Origin of the incident

Versions v0.5.x (and lower) of mezod were vulnerable to a critical security issue reported by Halborn, an auditing firm, in #401. In short, state changes between EVM and Cosmos layers of the chain were not properly propagated in all cases. The vulnerability allowed arbitrary minting/burning of testnet BTC by calling the Mezo BTC ERC20 precompiled contract in specific ways.

At this point, the Mezo chain client repository was still closed source. Moreover, Matsnet testnet was the only existing network. Therefore, no real funds were ever at risk.

Given the complex nature of the vulnerability, the development team approached the fix it in steps:

  • In v0.6.0-rc0, the development team implemented a BTC supply safeguard whose goal was to halt the chain and prevent state corruption in case the mentioned vulnerability was exploited on Matsnet. The BTC supply safeguard was triggered on every block and asserted that the current BTC supply was equal to the difference between BTC minted and burned in the Mezo bridge. This effectively prevented arbitrary minting/burning of BTC beyond the Mezo bridge.
  • In v0.7.0-rc0, the development team implemented a comprehensive fix that completely patched the mentioned security issue.

At the time of the incident, the Matsnet validators were still running on the v0.6.0 version line. The hard fork rolling out the v0.7.0 version line was tentatively scheduled to happen in the week after the incident date.

Unfortunately, one of the Tigris test transactions executed on March 12 triggered the vulnerability. As a result, the BTC supply safeguard detected the anomaly and halted the chain.

Response

In response to the incident, the development team conducted an investigation and confirmed the BTC supply safeguard was violated due to the aforementioned security vulnerability being triggered by a Tigris test transaction included in block 3078794.

The version line v0.7.0 containing the fix was almost ready to be released at this point, so the development team finalized it and decided to roll it out immediately among validators.
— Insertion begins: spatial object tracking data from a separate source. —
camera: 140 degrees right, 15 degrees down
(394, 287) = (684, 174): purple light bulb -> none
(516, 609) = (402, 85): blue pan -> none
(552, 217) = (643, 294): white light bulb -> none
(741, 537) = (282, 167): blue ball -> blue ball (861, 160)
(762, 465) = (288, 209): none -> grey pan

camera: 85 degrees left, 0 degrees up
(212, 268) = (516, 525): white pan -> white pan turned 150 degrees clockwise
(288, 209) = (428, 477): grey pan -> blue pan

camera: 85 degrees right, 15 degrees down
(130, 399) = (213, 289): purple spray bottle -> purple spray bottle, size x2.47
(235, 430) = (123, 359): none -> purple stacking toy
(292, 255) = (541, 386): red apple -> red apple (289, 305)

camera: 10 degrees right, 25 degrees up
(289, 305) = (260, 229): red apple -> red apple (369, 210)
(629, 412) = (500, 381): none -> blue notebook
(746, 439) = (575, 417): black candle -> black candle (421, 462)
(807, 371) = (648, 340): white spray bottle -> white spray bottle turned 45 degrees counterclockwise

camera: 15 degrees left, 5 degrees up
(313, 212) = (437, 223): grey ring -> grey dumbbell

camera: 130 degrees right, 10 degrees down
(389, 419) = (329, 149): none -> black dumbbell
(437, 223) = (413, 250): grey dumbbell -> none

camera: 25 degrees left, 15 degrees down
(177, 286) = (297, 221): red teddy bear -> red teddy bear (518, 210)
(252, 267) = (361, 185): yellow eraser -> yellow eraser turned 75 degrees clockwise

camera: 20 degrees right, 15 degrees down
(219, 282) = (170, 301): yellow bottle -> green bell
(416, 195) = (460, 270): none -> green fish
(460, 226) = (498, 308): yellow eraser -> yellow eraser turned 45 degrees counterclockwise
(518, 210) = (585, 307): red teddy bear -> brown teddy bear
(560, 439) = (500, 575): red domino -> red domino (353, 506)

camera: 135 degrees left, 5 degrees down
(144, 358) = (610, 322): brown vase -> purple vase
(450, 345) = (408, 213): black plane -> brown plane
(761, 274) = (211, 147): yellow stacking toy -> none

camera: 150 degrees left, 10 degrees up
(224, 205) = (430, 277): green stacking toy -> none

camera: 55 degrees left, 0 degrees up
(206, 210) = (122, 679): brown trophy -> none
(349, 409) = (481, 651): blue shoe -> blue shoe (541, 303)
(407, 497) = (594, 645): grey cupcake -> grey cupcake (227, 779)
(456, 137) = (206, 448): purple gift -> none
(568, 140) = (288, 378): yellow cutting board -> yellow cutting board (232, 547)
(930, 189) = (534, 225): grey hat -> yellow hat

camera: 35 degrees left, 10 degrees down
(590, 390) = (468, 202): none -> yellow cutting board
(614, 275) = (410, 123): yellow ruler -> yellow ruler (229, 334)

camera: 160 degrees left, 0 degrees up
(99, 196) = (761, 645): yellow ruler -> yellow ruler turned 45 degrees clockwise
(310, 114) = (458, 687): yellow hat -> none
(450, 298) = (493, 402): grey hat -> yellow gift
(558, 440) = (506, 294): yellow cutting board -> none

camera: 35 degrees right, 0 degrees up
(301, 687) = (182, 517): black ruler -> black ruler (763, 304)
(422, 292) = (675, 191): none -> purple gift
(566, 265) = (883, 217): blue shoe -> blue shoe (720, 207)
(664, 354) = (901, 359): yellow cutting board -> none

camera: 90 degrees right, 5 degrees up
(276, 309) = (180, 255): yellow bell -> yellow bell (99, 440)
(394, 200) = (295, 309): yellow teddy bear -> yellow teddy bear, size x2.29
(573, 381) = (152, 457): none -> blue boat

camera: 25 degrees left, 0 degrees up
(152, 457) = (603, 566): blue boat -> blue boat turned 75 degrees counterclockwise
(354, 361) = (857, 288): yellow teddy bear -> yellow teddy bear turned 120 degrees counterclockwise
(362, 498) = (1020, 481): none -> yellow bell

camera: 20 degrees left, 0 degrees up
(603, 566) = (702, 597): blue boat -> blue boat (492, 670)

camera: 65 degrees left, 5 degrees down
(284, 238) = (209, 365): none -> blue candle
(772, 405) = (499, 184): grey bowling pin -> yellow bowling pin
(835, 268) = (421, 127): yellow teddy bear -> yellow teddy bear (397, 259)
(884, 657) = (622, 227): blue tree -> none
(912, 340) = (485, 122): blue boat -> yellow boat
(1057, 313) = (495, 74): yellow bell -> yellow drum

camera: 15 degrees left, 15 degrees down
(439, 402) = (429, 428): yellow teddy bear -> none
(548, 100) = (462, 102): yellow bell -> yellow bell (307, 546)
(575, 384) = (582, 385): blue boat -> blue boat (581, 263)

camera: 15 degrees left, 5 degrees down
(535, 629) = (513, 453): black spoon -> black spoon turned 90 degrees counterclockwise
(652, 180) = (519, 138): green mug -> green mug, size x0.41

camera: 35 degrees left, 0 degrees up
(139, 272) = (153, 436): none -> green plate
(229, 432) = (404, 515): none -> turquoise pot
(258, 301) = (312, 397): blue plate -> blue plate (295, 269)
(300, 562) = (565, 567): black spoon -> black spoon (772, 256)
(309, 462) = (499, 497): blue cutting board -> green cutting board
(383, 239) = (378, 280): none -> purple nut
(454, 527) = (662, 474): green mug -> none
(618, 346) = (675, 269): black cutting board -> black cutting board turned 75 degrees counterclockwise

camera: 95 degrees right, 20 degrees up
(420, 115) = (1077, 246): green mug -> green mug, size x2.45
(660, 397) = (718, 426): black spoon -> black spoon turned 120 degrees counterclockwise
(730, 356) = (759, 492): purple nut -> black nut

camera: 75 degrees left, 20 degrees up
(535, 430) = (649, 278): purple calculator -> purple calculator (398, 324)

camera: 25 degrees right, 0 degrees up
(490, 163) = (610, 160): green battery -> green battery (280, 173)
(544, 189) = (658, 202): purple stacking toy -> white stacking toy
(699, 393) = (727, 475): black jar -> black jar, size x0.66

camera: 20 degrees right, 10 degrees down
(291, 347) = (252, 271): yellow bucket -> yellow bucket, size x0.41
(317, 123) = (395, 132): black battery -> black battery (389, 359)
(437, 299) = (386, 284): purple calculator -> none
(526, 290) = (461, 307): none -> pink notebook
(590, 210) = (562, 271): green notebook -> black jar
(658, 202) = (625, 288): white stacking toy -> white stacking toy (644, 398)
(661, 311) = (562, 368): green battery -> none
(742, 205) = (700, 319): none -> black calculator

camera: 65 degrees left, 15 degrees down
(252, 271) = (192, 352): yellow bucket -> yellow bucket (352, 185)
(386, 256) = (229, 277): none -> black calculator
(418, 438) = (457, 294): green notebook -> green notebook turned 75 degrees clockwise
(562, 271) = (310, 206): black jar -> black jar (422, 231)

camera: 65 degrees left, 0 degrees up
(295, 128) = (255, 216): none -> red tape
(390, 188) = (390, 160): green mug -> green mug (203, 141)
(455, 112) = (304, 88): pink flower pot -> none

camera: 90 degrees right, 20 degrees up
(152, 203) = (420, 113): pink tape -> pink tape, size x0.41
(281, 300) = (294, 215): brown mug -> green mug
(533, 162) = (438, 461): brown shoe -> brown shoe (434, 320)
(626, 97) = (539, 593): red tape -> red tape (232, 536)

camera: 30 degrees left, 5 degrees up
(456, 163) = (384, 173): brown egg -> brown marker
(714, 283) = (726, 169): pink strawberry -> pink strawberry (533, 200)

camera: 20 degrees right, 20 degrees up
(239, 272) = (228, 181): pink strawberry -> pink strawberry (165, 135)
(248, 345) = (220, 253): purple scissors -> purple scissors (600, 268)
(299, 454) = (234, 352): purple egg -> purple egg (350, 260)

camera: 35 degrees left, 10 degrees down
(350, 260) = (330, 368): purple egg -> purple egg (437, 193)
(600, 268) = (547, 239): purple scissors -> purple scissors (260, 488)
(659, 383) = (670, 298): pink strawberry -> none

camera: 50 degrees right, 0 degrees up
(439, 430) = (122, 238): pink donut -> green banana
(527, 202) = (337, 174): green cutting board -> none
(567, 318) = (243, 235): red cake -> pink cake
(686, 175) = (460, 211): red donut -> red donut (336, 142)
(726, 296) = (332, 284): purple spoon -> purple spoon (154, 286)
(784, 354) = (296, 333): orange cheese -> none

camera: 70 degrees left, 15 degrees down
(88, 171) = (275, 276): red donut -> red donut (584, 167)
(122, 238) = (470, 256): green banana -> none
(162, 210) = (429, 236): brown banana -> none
Since the chain was halted, it was possible to do so without conducting the usual on-chain upgrade/fork process that is executed under normal circumstances.

Impact

As a result of the incident, the Matsnet testnet chain incurred 22 hours of downtime. However, the on-chain state remained consistent. Neither test nor real funds were ever at risk.

Next Steps

The development team will conduct the following actions to improve the incident response practices. Most of them were already planned and put on the roadmap before the incident. Those are:

  • (Already planned) Set up clear escalation policies, on-call rotations, and pager tooling to quickly notify relevant parties in the event of an incident.
  • (Already planned) Spin up a chain monitoring system with alerting capabilities to ensure known (e.g. chain halt) and unknown failures are flagged early and escalated automatically.
  • (Already planned) Build a set of emergency procedures and associated runbooks for quick reference in emergencies.
  • (Already planned) Conduct trial runs of the mentioned emergency procedures on Matsnet to practice muscles before the mainnet launch.
  • Build a status page acting as a frontend for the planned monitoring system that will show the health of the chain and uptime of specific validators.
  • Optimize the release planning process to release changes more often, without unnecessary delays.